The WSE contains 400,000 AI-optimized compute cores. Called SLAC for Sparse Linear Algebra Cores, the compute cores are flexible, programmable, and optimized for the sparse linear algebra that underpins all neural network computation. SLAC’s programmability ensures cores can run all neural network algorithms in the constantly changing machine learning field.
Because the Sparse Linear Algebra Cores are optimized for neural network compute primitives, they achieve industry-best utilization — often triple or quadruple that of a graphics processing unit. In addition, the WSE cores include Cerebras-invented sparsity harvesting technology to accelerate computational performance on sparse workloads like deep learning.

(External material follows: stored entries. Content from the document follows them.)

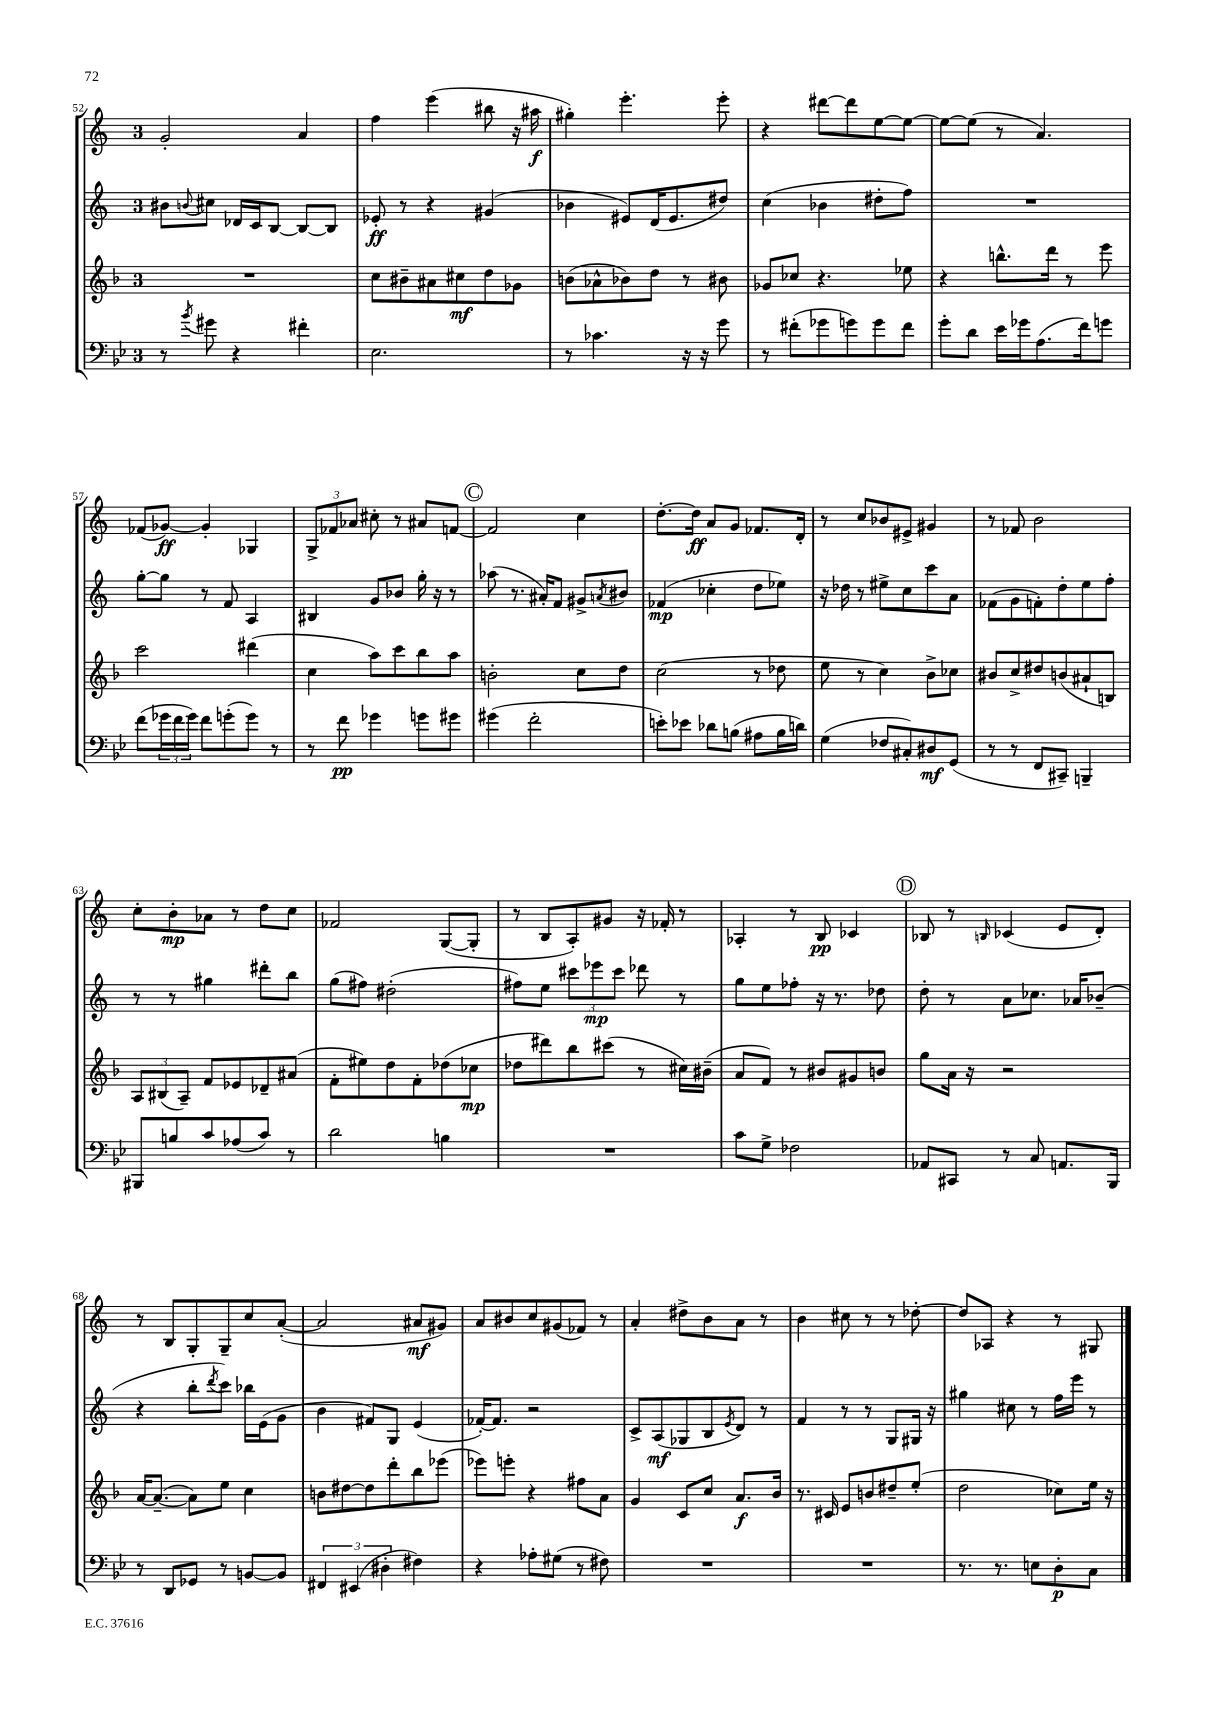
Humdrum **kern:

**kern	**kern	**kern	**kern
*staff4	*staff3	*staff2	*staff1
*clefF4	*clefG2	*clefG2	*clefG2
*k[b-e-]	*k[b-]	*k[]	*k[]
*M3/4	*M3/4	*M3/4	*M3/4
8r	2.r	8b#	2g'
8qb-	.	8qqb	.
8g#	.	8cc#	.
4r	.	16d-	.
.	.	16c	.
.	.	[8B	.
4f#'	.	8B_	4a
.	.	8B]	.
=	=	=	=
2.E-	8cc	8e-'	4ff
.	8b#~	8r	.
.	8a#	4r	(4eee
.	8cc#	.	.
.	8dd	(4g#	8bb#
.	8g-	.	16r
.	.	.	16aa#
=	=	=	=
8r	(8b	4b-	4gg#')
4.c-	8a-^^	.	.
.	8b-)	8e#)	4.eee'
.	8dd	(16d	.
.	.	8.e#	.
16r	8r	.	.
16r	.	.	.
8g	8b#	8dd#)	8eee'
=	=	=	=
8r	8g-	(4cc	4r
(8f#'	8cc-	.	.
8g-	4.r	4b-	[8ddd#
8g)	.	.	8ddd#]
8g	.	8dd#'	[8ee
8f#	8ee-	8ff)	8ee_
=	=	=	=
8g'	4r	2.r	8ee_
8d	.	.	(8ee]
16e-	8.bb^^	.	8r
16g-	.	.	.
(8.A	.	.	4.a)
.	16ddd	.	.
.	8r	.	.
16f)	.	.	.
8g	8eee	.	.
=	=	=	=
(8f	2ccc	[8gg'	(8f-
24g-	.	8gg]	[8g-)
24f	.	.	.
24g-)	.	.	.
8f	.	8r	4g-']
(8g'	.	8f	.
8g)	(4ddd#	4A	4G-
8r	.	.	.
=	=	=	=
8r	4cc	4B#	12G^
.	.	.	12f-
8f	.	.	.
.	.	.	12a-
4g-	8aa)	8g	8cc#'
.	8ccc	8b-	8r
8g	8bb-	16gg'	8a#
.	.	16r	.
8g#	8aa	8r	[8f
=	=	=	=
(4g#	2b'	(8aa-	2f]
.	.	8.r	.
2f'	.	.	.
.	.	16a#')	.
.	.	8f	.
.	8cc	8g#^	4cc
.	.	8qa	.
.	8dd	8b#	.
=	=	=	=
8e')	(2cc	(4f-	[8.dd'
8e-	.	.	.
.	.	.	16dd]
8d-	.	4cc-'	8a
(8B	.	.	8g
8A#	8r	8dd	8.f-
16B	8dd-	8ee-)	.
16d)	.	.	16d'
=	=	=	=
(4G	8ee	16r	8r
.	.	16dd-	.
.	8r	8r	8cc
8F-	4cc)	8ee#^	8b-
8C#')	.	8cc	8e#^
8D#	8b-^	8ccc	4g#
(8GG	8cc-	8a	.
=	=	=	=
8r	8b#	(8f-	8r
8r	8cc^	8g	8f-
8FF	8dd#	8f')	2b
8CC#~)	(8b	8dd'	.
4BBB~	8a#`	8ee	.
.	8B)	8ff'	.
=	=	=	=
8BBB#	12A	8r	8cc'
.	(12B#	.	.
8B	.	8r	8b'
.	12A~)	.	.
8c	8f	4gg#	8a-
(8A-	8e-	.	8r
8c)	8d-~	8ddd#'	8dd
8r	(8a#	8bb	8cc
=	=	=	=
2d	8f'	(8gg	2f-
.	8ee#)	8ff#)	.
.	8dd	(2dd#'	.
.	8f'	.	.
4B	(8dd-	.	([8G
.	8cc-	.	8G']
=	=	=	=
2.r	8dd-	8ff#)	8r
.	8ddd#)	8ee	8B
.	8bb-	12ccc#	8A')
.	.	12eee-	.
.	(8ccc#	.	8g#
.	.	12ccc#	.
.	8r	8ddd-	16r
.	.	.	16f-'
.	16cc#)	8r	8r
.	(16b#~	.	.
=	=	=	=
8c	8a	8gg	4A-'
8G^	8f)	8ee	.
2F-	8r	8ff-'	8r
.	8b#	16r	8B
.	.	8.r	.
.	8g#	.	4c-
.	8b	8dd-	.
=	=	=	=
8AA-	8gg	8dd'	8B-
8CC#	16a	8r	8r
.	16r	.	.
.	.	.	16qqB
8r	2r	8a	(4c-
8C	.	8.cc-	.
8.AA	.	.	8e
.	.	16a-	.
.	.	(8b-~	8d')
16BBB-	.	.	.
=	=	=	=
8r	[16a	4r	8r
.	(8.a~_	.	.
8DD	.	.	8B
8GG-	8a])	8bb'	8G'
.	.	8qddd	.
8r	8ee	8ccc)	8G~
[8BB	4cc	16bb-	8cc
.	.	(16e	.
8BB]	.	8g	([8a'
=	=	=	=
6FF#	8b	4b	2a]
.	[8dd#	.	.
(6EE#	.	.	.
.	8dd#]	8f#)	.
6D#'	.	.	.
.	8ddd'	8G	.
4F#)	8bb-	(4e	8a#
.	(8eee-	.	8g#)
=	=	=	=
4r	8eee-)	[16f-')	8a
.	.	8.f-]	.
.	8eee'	.	8b#
8A-'	4r	2r	8cc
(8G#	.	.	(8g#
8r	8ff#	.	8f-)
8F#)	8a	.	8r
=	=	=	=
2.r	4g	8c^	4a'
.	.	(8A	.
.	8c	8G-	8dd#^
.	8cc	8B	8b
.	.	8qe	.
.	8.a	8d)	8a
.	.	8r	8r
.	16b-	.	.
=	=	=	=
2.r	8.r	4f	4b
.	16c#	.	.
.	8e	8r	8cc#
.	8b	8r	8r
.	8dd#~	8G	8r
.	(8ee'	16G#	[8dd-'
.	.	16r	.
=	=	=	=
8.r	2dd	4gg#	8dd-]
.	.	.	8A-
8.r	.	.	.
.	.	8cc#	4r
8E	.	8r	.
8D'	8cc-)	16ff	8r
.	.	16eee	.
8C	16ee	8r	8G#
.	16r	.	.
==	==	==	==
*-	*-	*-	*-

Zeros are prevalent in deep learning calculations. Often, the majority of the elements in the vectors and matrices that are to be multiplied together are zero. And yet multiplying by zero is a waste of silicon, power, and time as no new information is made.
Because graphics processing units and tensor processing units are dense execution engines — engines designed to never encounter a zero — they multiply every element even when it is zero. When 50-98% of the data is zeros, as is often the case in deep learning, most of the multiplications are wasted. Imagine trying to run forward quickly when most of your steps don’t move you toward the finish line. As the Cerebras Sparse Linear Algebra Cores never multiply by zero, all zero data is filtered out and can be skipped in the hardware, allowing useful work to be done in its place.
The Cerebras Wafer Scale Engine includes more cores, with more local memory, than any chip to date and has 18 Gigabytes of on-chip memory accessible by its core in one clock cycle. The collection of core-local memory aboard the WSE delivers an aggregate of 9 petabytes per second of memory bandwidth 3,000 times more on-chip memory and 10,000 times more memory bandwidth than the leading graphics processing unit.
Swarm communication fabric, the interprocessor communication fabric used on the WSE, achieves breakthrough bandwidth and low latency at a fraction of the power draw of the traditional communication techniques. Swarm provides a low-latency, high-bandwidth, 2D mesh that links all 400,000 cores on the WSE with an aggregate 100 petabits per second of bandwidth. Swarm supports single-word active messages that can be handled by receiving cores without any software overhead.
Routing, reliable message delivery, and synchronization are handled in hardware. Messages automatically activate application handlers for every arriving message. Swarm provides a unique, optimized communication path for each neural network. Software configures the optimal communication path through the 400,000 cores to connect processors according to the structure of the particular user-defined neural network being run.
Typical messages traverse one hardware link with nanosecond latency. The aggregate bandwidth across a Cerebras WSE is 100 petabits per second. Communication software such as TCP/IP and MPI is not needed, so their performance penalties are avoided. The energy cost of communication in this architecture is well under 1 picojoule per bit, which is nearly two orders of magnitude lower than in graphics processing units. With a combination of massive bandwidth and exceptionally low latency, the Swarm communication fabric enables the Cerebras WSE to learn faster than any currently available solutions.
Cerebras has started shipping the hardware to a small number of customers.It has not yet revealed how much the chips cost.